Many of the factors in people’s lives are interdependent meaning that outcomes might be achieved (or not achieved) due to issues well beyond the scope of any single service.
For this reason, I suggest that focusing on outcomes purely as transactional tools misses an opportunity to achieve greater social benefit from data gathering. Moving to a model of neighbourhood metrics where we measure place rather than service provides a much wider benefit.

Outcome collection can work on three levels; the individual level, the neighbourhood level and the service level. For simplicity, I’m defining neighbourhood as a discrete geographical area.

On an individual level, it’s useful to understand the outcomes achieved as part of the process of delivering a service. Within that relationship, there is some benefit in being aware of an individual service contribution to those outcomes but it’s also essential to understand the wider outcomes being achieved by other factors and influences. On a personal level, we need to bear in mind that the individual is already aware of all their outcomes because they are living them.

Service outcomes are essential to support business planning and, as mentioned above, are key transactional metrics in monitoring contracts. Somewhat counterintuitively, the key benefit of service level outcomes is knowing when you are not achieving what you have set out to achieve. If outcomes are not being achieved by outside factors or the intervention, then you can be confident that the service isn’t working as expected. This provides you with useful data to reassess the business model.

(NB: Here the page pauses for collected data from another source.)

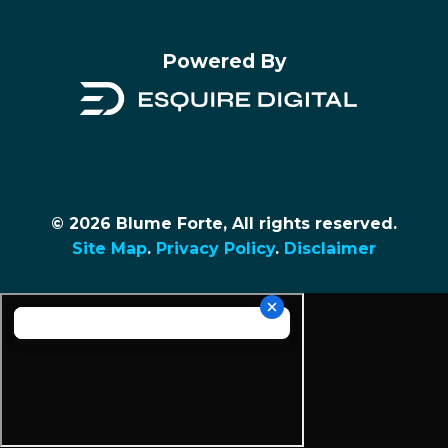
Powered By
© 2026 Blume Forte, All rights reserved.
Site Map
.
Privacy Policy
.
Disclaimer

Outcomes being achieved on a neighbourhood basis are the most neglected area of data collection yet, I believe, the most powerful level of data to collect. Neighbourhood outcomes are where data is collected from all services and aggregated for a geographical area. That means collecting information on the entire range of issues and outcomes that people present. This form of whole person data collection is in line with the NHS Making Every Contact Count Plus model and our approach to using Risk Maps in assessment and outcome measurement.

To make outcomes work on a neighbourhood level it is essential to have a consistent approach to data gathering.

But why do this? This can be demonstrated in smoking cessation. We know that vaping has had a massive impact on smoking cessation rates. This is a good example of where external factors are providing an outcome that isn’t been captured. In terms of smoking cessation, we capture data from GP systems and smoking cessation services. Both are accountable for the outcomes they provide but equally, both are not necessarily providing interventions on a level that accounts for the change in behaviour. We know that giving up smoking is provides a wholesale improvement yet we measure it as a factor of contract management rather than a societal benefit. This means population-level behaviour changes are happening but are not necessarily taken into account in designing new services.

If you focus on transactional outcomes then you lose the context of the wider society that people live in.

By moving to an approach that ignores the causality of individual services you begin collecting data that is useful in itself. On a daily basis, services are collecting information that describes the places we live in and the needs and aspirations of the people who live in our communities. Releasing that data will improve our public services much more quickly than a narrow focus on whether contracts are functioning within agreed limits.